Suspiré, sintiendo un nudo en el pecho.
-Pero un príncipe así, papá... lo único que sentiría por mí al mirarme sería lástima.
-Eres hermosa, hija mía. Solo no tuviste suerte... solo tuviste la desgracia de ser mi hija, y la hija de tu madre.
-No hable así, papá -dije, sentándome a su lado y abrazando sus hombros frágiles.- Usted siempre ha sido el mejor padre del mundo. No puedo decir lo mismo de mamá, pero usted... usted lo es todo para mí.
Él apoyó la cabeza en mi hombro, exhausto.
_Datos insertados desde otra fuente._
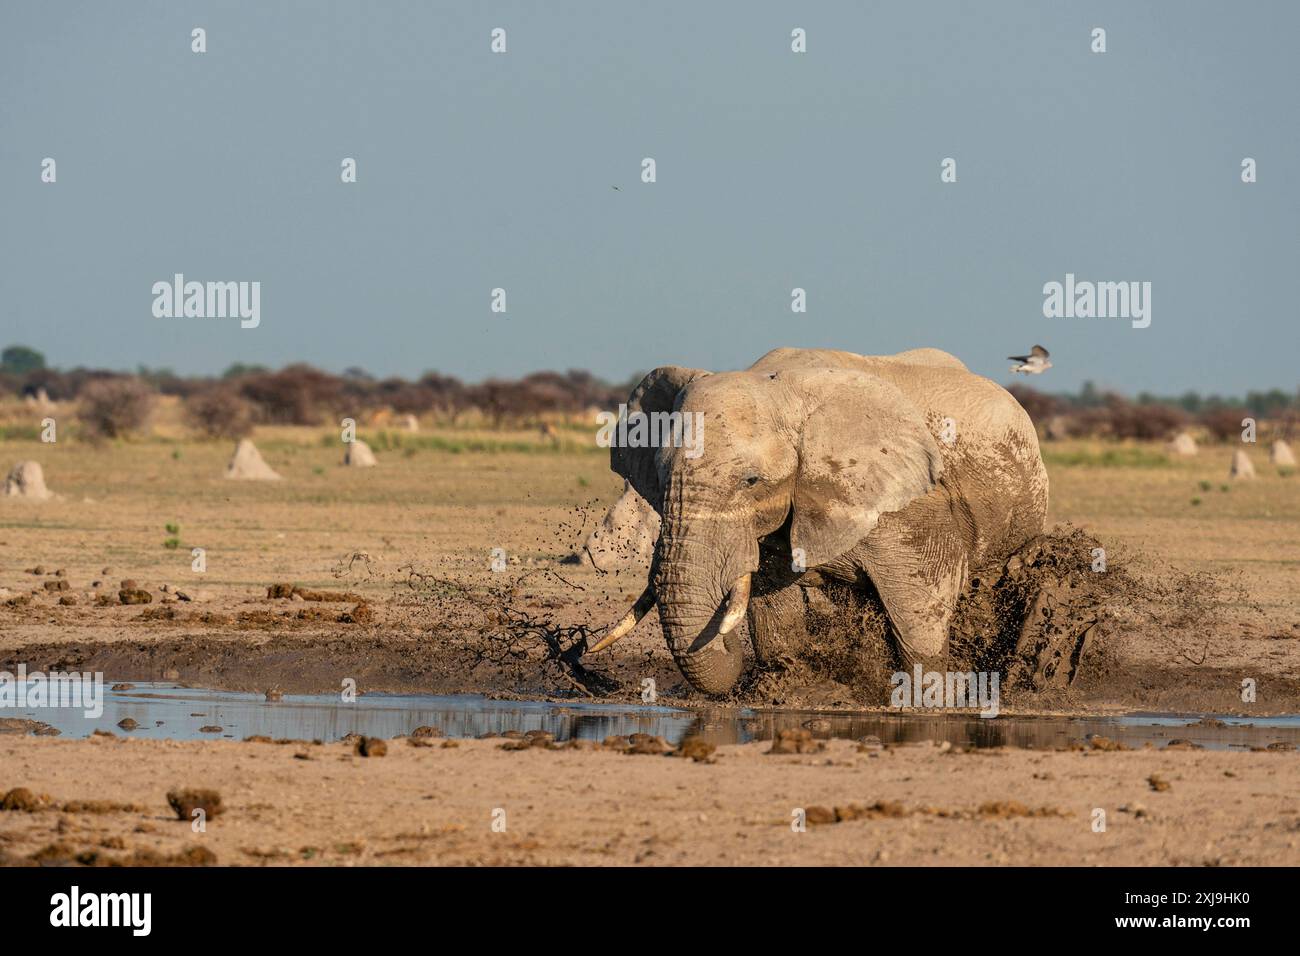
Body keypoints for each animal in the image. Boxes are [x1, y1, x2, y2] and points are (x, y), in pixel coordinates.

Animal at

-Papá, vamos a salir de esta -dije con firmeza, como si mi voz pudiera abrir caminos donde no los había.- Voy a encontrar la manera. Haré que lo imposible se vuelva posible. Lo prometo.
Y en ese instante, con mi padre en silencio entre mis brazos y el sonido tranquilo de la respiración de mis hermanos al fondo, supe que haría lo que fuera necesario. Por ellos. Por nuestra supervivencia.
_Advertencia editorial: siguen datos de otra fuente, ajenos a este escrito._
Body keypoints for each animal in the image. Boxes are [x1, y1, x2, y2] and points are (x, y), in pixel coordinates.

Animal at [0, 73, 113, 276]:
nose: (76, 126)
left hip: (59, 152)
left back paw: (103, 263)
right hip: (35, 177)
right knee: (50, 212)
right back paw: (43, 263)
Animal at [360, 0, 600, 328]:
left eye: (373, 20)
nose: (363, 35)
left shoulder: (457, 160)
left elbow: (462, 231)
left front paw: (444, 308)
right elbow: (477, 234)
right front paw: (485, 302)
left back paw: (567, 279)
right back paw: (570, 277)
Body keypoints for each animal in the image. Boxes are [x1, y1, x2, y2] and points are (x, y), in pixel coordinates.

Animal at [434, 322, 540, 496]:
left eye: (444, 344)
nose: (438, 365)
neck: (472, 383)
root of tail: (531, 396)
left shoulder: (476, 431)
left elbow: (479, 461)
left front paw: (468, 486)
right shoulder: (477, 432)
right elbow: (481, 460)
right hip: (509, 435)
Y quizá... con un poco de suerte, hasta con la ayuda de aquel príncipe inesperado.
A la mañana siguiente, en aquella cabaña improvisada dentro del galpón abandonado, desperté con el sonido entrecortado de la respiración de mi padre. Se retorcía de dolor, los ojos entrecerrados, y una mano apretando el pecho. Su rostro estaba pálido, más de lo habitual, y el sudor le corría por las sienes.
-¡¿Papá?! ¡Papá, hábleme! -grité, sosteniendo su cuerpo flácido entre mis brazos.
Mis hermanos se despertaron asustados por el ruido, y al ver la escena, comenzaron a llorar. El más pequeño, Min-jun, se acurrucó en una esquina sollozando, y Hana se aferró con fuerza a la orilla de mi blusa.
-Soo-ah, ¿appa va a morir? -preguntó con la voz temblorosa.
Mi corazón se aceleró. No podía dejarlo morir. No allí. No así.
Corrí fuera del galpón, con los pies descalzos sobre la nieve, gritando por ayuda entre los callejones sucios y estrechos que rodeaban el barrio.
-¡Por favor, alguien ayúdeme! ¡Mi padre se está muriendo! ¡Por favor, llamen a una ambulancia! -mi voz desgarraba el aire frío de la mañana, ronca, desesperada.
Algunas personas se acercaron. Trabajadores que iban rumbo a sus empleos, vendedores ambulantes, curiosos. Una mujer de mediana edad vino corriendo hacia mí, jadeante.
-¿Dónde está él? -preguntó con urgencia.
-¡Allí, en el galpón! ¡Síganme, por favor!
Corrimos de regreso. Entre el grupo que me seguía, una chica joven, con un abrigo blanco y los tenis manchados de nieve, se arrodilló junto a mi padre sin dudarlo.
-Soy enfermera. Mantengámoslo estable hasta que llegue la ambulancia. Está sufriendo una crisis grave, parece angina o algo cardíaco. Necesitamos una manta. ¿Alguien tiene algo para abrigarlo?
Corrí hacia el rincón de la cabaña y tomé la manta delgada que usábamos por las noches. Cubrí a mi padre, que tenía los ojos entreabiertos, intentando decir algo.
-Tranquilo, appa. Quédese conmigo... -le tomé la mano con fuerza.
La enfermera hizo leves masajes en su pecho, revisó su pulso y guió su respiración.
Al cabo de unos minutos -los más largos de mi vida- la sirena de la ambulancia rompió el silencio helado de la mañana.
Lo colocaron en una camilla y se lo llevaron rápidamente, pero me dejaron acompañarlo. Miré hacia atrás: Hana y Min-jun, asustados, se abrazaban el uno al otro. Una vecina del callejón, que vivía en una tienda cercana, prometió quedarse con ellos hasta que yo regresara.
Subí a la ambulancia con el corazón desbocado, sosteniendo la mano fría de mi padre.
Solo quería una cosa en ese momento: que resistiera. Que sobreviviera.
Y que, de algún modo, el mundo nos diera una segunda oportunidad.